🤖 AI Summary
Existing topic modeling approaches suffer from computational inefficiency, result instability, and heavy reliance on preprocessing—while the bag-of-words assumption fails to capture contextual and semantic relationships. To address these limitations, we propose NeuroTopic: a novel topic modeling paradigm grounded in neural semantic embeddings and blind source separation (BSS). Its core innovation redefines topics as orthogonal semantic axes in the Sentence-BERT embedding space and employs manifold-aware independent component analysis (ICA) to automatically disentangle latent topics—bypassing conventional text cleaning, tokenization, and stopword removal entirely. This work is the first to systematically integrate BSS theory into topic modeling. NeuroTopic achieves superior topic coherence and diversity alongside millisecond-scale inference speed. It consistently outperforms state-of-the-art context-aware models across multiple benchmark datasets and has been open-sourced as part of the Turftopic library.
📝 Abstract
Topic models are useful tools for discovering latent semantic structures in large textual corpora. Topic modeling historically relied on bag-of-words representations of language. This approach makes models sensitive to the presence of stop words and noise, and does not utilize potentially useful contextual information. Recent efforts have been oriented at incorporating contextual neural representations in topic modeling and have been shown to outperform classical topic models. These approaches are, however, typically slow, volatile and still require preprocessing for optimal results.

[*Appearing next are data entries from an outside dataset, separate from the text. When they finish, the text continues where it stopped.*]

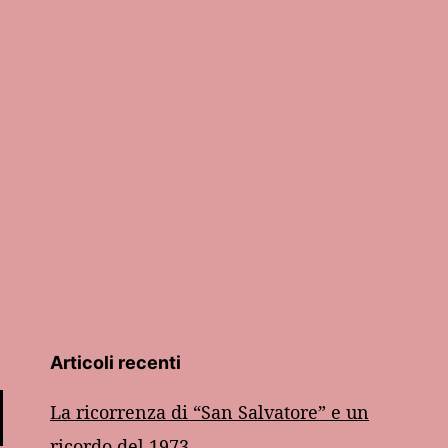
Articoli recenti
La ricorrenza di “San Salvatore” e un
ricordo del 1973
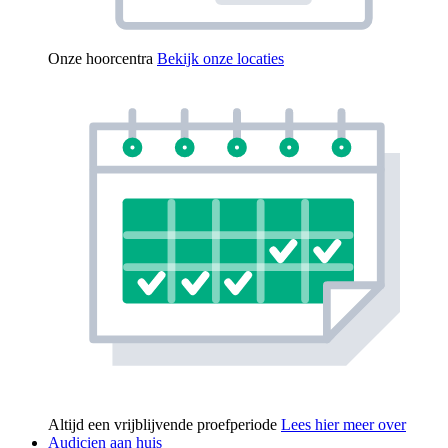
Onze hoorcentra
Bekijk onze locaties
Altijd een vrijblijvende proefperiode
Lees hier meer over
Audicien aan huis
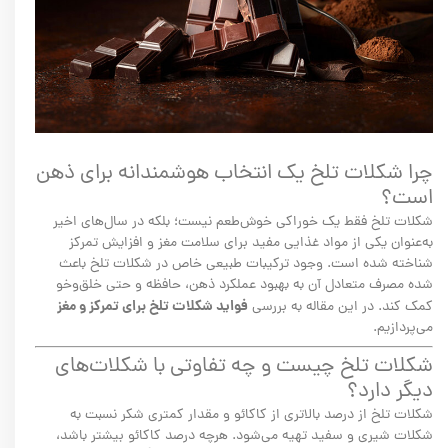
چرا شکلات تلخ یک انتخاب هوشمندانه برای ذهن
است؟
شکلات تلخ فقط یک خوراکی خوش‌طعم نیست؛ بلکه در سال‌های اخیر
به‌عنوان یکی از مواد غذایی مفید برای سلامت مغز و افزایش تمرکز
شناخته شده است. وجود ترکیبات طبیعی خاص در شکلات تلخ باعث
شده مصرف متعادل آن به بهبود عملکرد ذهن، حافظه و حتی خلق‌وخو
فواید شکلات تلخ برای تمرکز و مغز
کمک کند. در این مقاله به بررسی
می‌پردازیم.
شکلات تلخ چیست و چه تفاوتی با شکلات‌های
دیگر دارد؟
شکلات تلخ از درصد بالاتری از کاکائو و مقدار کمتری شکر نسبت به
شکلات شیری و سفید تهیه می‌شود. هرچه درصد کاکائو بیشتر باشد،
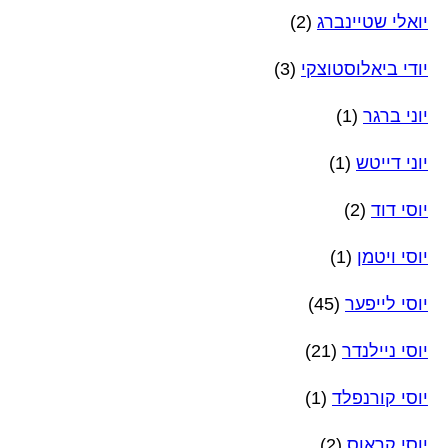
יואלי שטיינברג
(2)
יודי ביאלוסטוצקי
(3)
יוני ברגר
(1)
יוני דייטש
(1)
יוסי דוד
(2)
יוסי ויטמן
(1)
יוסי לייפער
(45)
יוסי ניילנדר
(21)
יוסי קורנפלד
(1)
יוסי קראוס
(2)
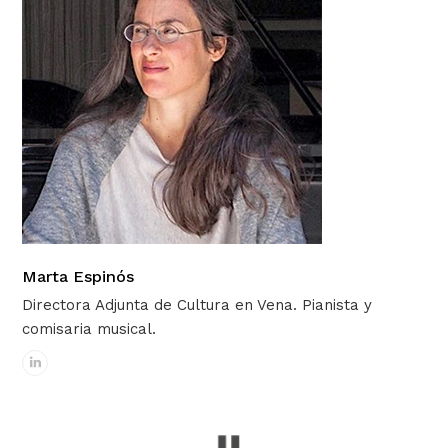
Marta Espinós
Directora Adjunta de Cultura en Vena. Pianista y
comisaria musical.
Linkedin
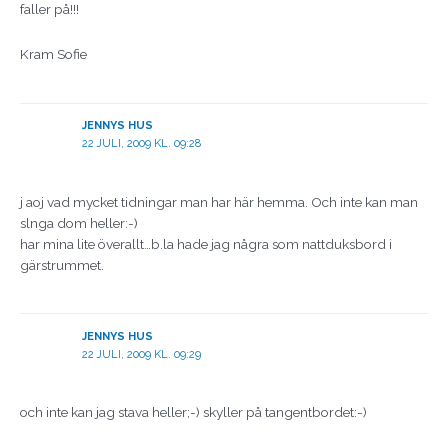
faller på!!!
Kram Sofie
JENNYS HUS
22 JULI, 2009 KL. 09:28
j aoj vad mycket tidningar man har här hemma. Och inte kan man
slnga dom heller:-)
har mina lite överallt…b.la hade jag några som nattduksbord i
gärstrummet.
JENNYS HUS
22 JULI, 2009 KL. 09:29
och inte kan jag stava heller;-) skyller på tangentbordet:-)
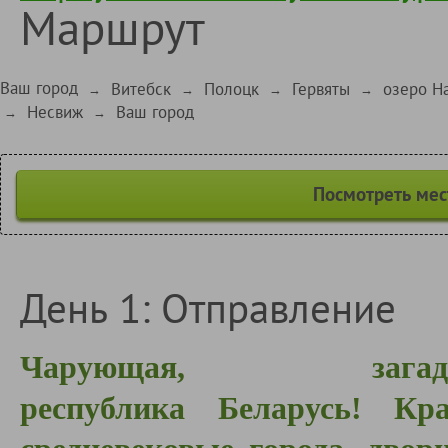
Маршрут
Ваш город
Витебск
Полоцк
Гервяты
озеро Н
→
→
→
→
Несвиж
Ваш город
→
→
Посмотреть мес
День 1: Отправление
Чарующая, загад
республика Беларусь! Кра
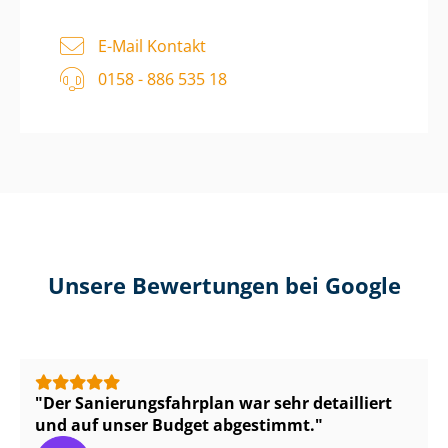
E-Mail Kontakt
0158 - 886 535 18
Unsere Bewertungen bei Google
Der Sa­nie­rungs­fahr­plan war sehr detailliert
und auf unser Budget abgestimmt.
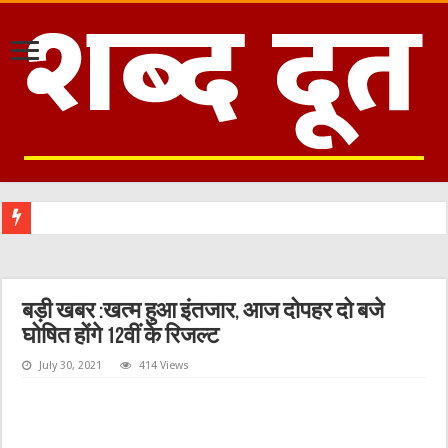
बड़ी खबर :खत्म हुआ इंतजार, आज दोपहर दो बजे
घोषित होंगे 12वीं के रिजल्ट
July 30, 2021
414 Views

We present Semantic Signal Separation ($S^3$), a theory-driven topic modeling approach in neural embedding spaces. $S^3$ conceptualizes topics as independent axes of semantic space, and uncovers these with blind-source separation. Our approach provides the most diverse, highly coherent topics, requires no preprocessing, and is demonstrated to be the fastest contextually sensitive topic model to date. We offer an implementation of $S^3$, among other approaches, in the Turftopic Python package.